The Obama Who Cried Wolf

"The headlines are talking about how you and I got beat again by the other side in fundraising," President Obama wrote in an email to supporters in August. "Those headlines aren't going away. I will be outspent in this election."

"You may have heard chatter from the other side about the President's so-called 'billion-dollar war chest,'" campaign manager Jim Messina wrote in a separate fundraising email in December. "[T]hey're misleading you. We do not and will not have a billion-dollar war chest."

Someone call the fact-checkers: With a month to go before Election Day, it's becoming increasingly clear that Obama's team will top the billion-dollar mark. Democrats bemoaning a crushing tide of Republican spending might not merit a pants-on-fire, but at the very least the dire warnings are proving mostly false.

Between the beginning of 2011 and August 30, the last date for which publicly-filed records are available, Obama for America has raised $337 million. The Democratic National Committee raised $111 million. The Obama Victory Fund, a joint account that collects big checks and distributes money to other committees, raised $291 million. And the Swing State Victory Fund, another joint account, has raised $3 million (Those are the total receipts reported before distributions from other committees, so we're not double-counting any money).

Over the weekend, the Obama campaign announced it had raised $181 million in the month of September across that Byzantine structure of committees and organizations. All told, Obama's campaign and the committees it controls have raised $923 million. If they raise just half as much in October as they did in September, Obama's campaign will indeed become the first billion-dollar campaign in history.

Given the pace at which Obama is fundraising -- he's in California today, the second part of a two-day Golden State fundraising swing -- a ten-figure campaign is all but guaranteed.

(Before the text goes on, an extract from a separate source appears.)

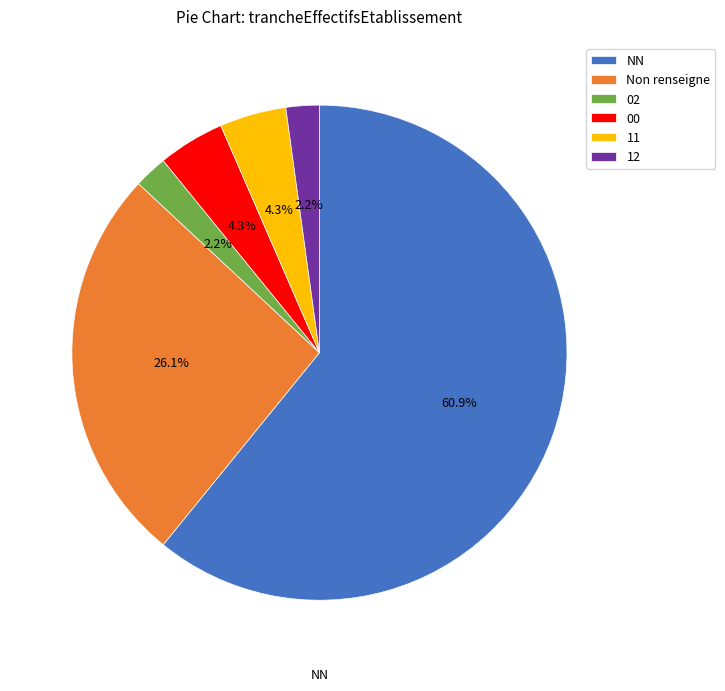

Does NN represent more than half of the total?

Yes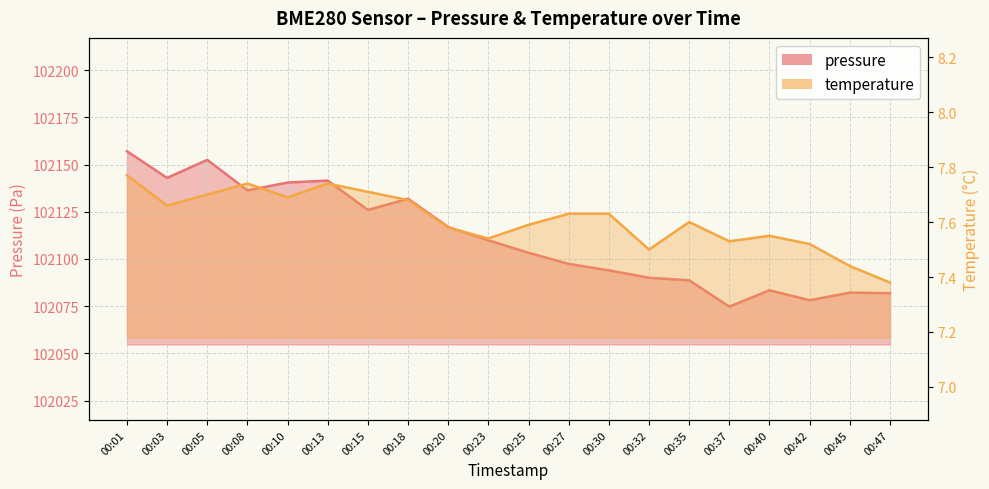

What is the sum of the temperature values at 00:45 and 00:10?

15.1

Obama had a point, though: He is being outspent on television. According to data compiled by The Hotline, Republican outside groups have combined to spend $396 million on television advertising to date, more than the $305 million Obama has spent (Add in liberal outside groups and an Obama-backing super PAC and the Republican edge shrinks to $33 million).

But even on television, the raw numbers don't tell the whole story. Federal Communications Commission rules allow a candidate to pay the lowest available cost for television air time, while outside groups have to pay market rates. That means Obama and Republican nominee Mitt Romney are paying approximately $180 for a single gross ratings point -- the measure of how widely an ad is seen -- in the Las Vegas media market, for example. Outside groups are paying $600 for that same point. A candidate pays $70 in the Colorado Springs media market, while an outside group pays $305 per point. And a candidate must spend $115 in Cincinnati, while American Crossroads and Priorities USA Action are shelling out north of $330 per point.

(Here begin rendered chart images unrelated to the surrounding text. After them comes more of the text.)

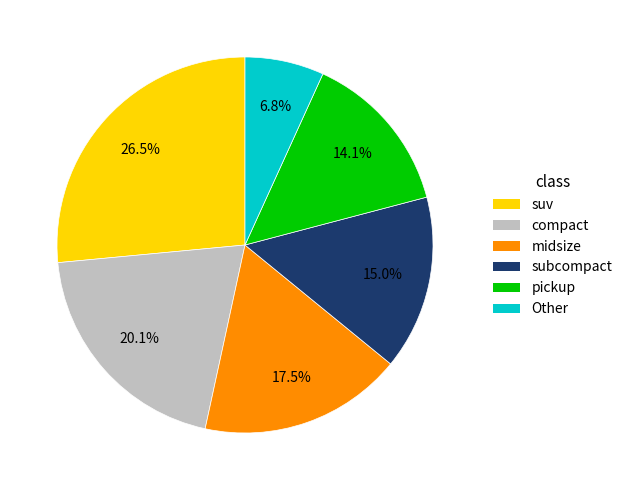

Does any single category account for the majority?

No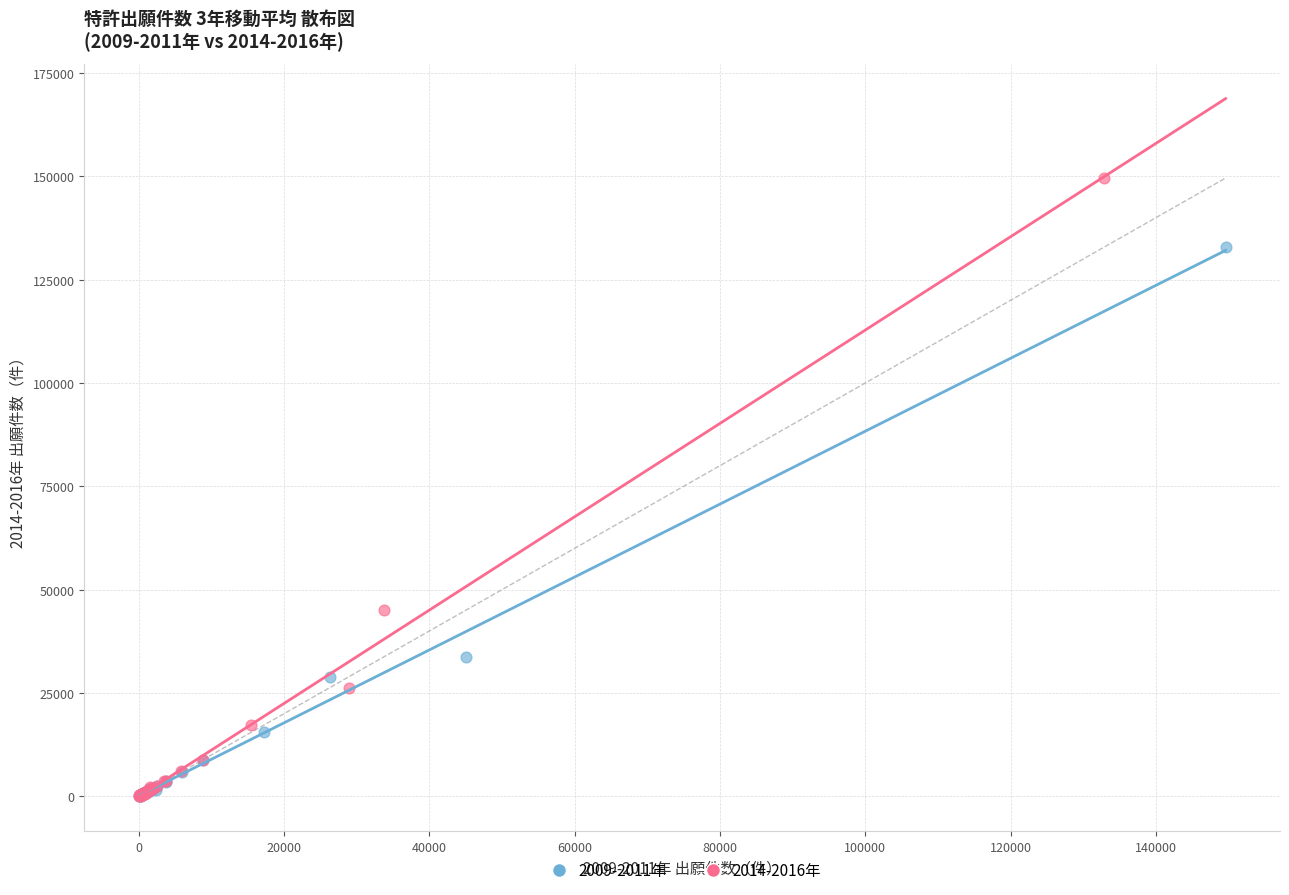

Which series reaches the maximum Y coordinate?

2014-2016年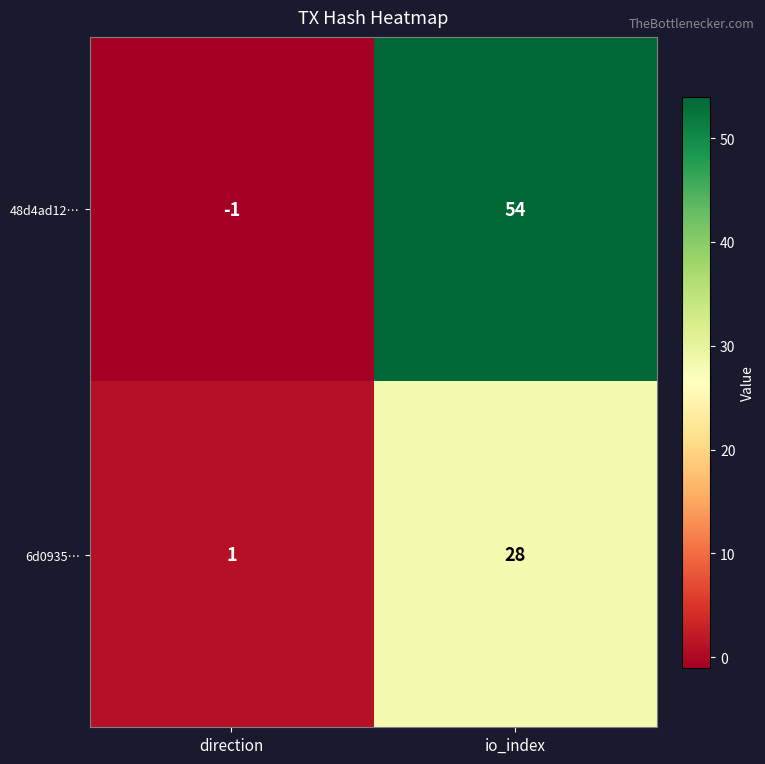

Reading left to right, extract all data points from this chart.

48d4ad12…: direction=-1	io_index=54
6d0935…: direction=1	io_index=28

That means the $305 million Obama has spent on television has actually purchased more air time than the $396 million Republicans have spent.

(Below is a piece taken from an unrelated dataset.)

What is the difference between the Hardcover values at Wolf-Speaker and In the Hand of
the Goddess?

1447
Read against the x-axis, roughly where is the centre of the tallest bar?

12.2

The Wesleyan Media Project, which tracks the number of spots actually appearing on television, found Obama ran 83,080 individual advertisements between September 9 and September 30 -- nearly 14,000 more than the combined number of advertisements run by Romney, American Crossroads, Crossroads GPS, Americans for Job Security, Restore Our Future, Americans for Prosperity, the Republican Jewish Coalition, American Future Fund, the Republican National Committee and the Ending Spending Fund.

In the same time period, Obama's campaign and its independent allies ran more advertisements than Republicans have in 14 of the top 15 markets, according to Wesleyan's analysis. Republicans only had an advantage in the Las Vegas market.

Television advertising is only the most publicly-available data point on candidate spending. Other less precise measures of a campaign's wealth, like the number of paid staffers or the number of offices in swing states, seem to point toward a distinct Obama advantage as well: Obama's website lists 121 offices around Ohio; the latest is at 647 Wheeling Ave. in Cambridge, just east of Zanesville. Romney's campaign website lists 37 offices in Ohio. Democrats have a similar advantage in other swing states.

Obama is spending substantially more on staff than Romney is as well. His latest FEC report shows 867 paid staffers working directly for the campaign. In mid-July, the last pay period for which figures are available, Romney had 289 staffers on hand (Romney paid his staff better, though. Romney staff made an average of $2,751 during that mid-July pay period, while Obama staffers got an average of $1,799 for their late-August checks). Both sides are employing thousands more staff through national and state parties.

In total, it's proving increasingly far-fetched for the Obama campaign to characterize itself as the financial underdog. Warning he would be outspent made strategic sense for the Obama campaign: After all, it has proven nearly impossible to recreate the enthusiasm Democrats felt during the 2008 election cycle. But if Obama sounds the alarm again, the fact-checkers will have plenty of reasons to issue a Pinocchio or two.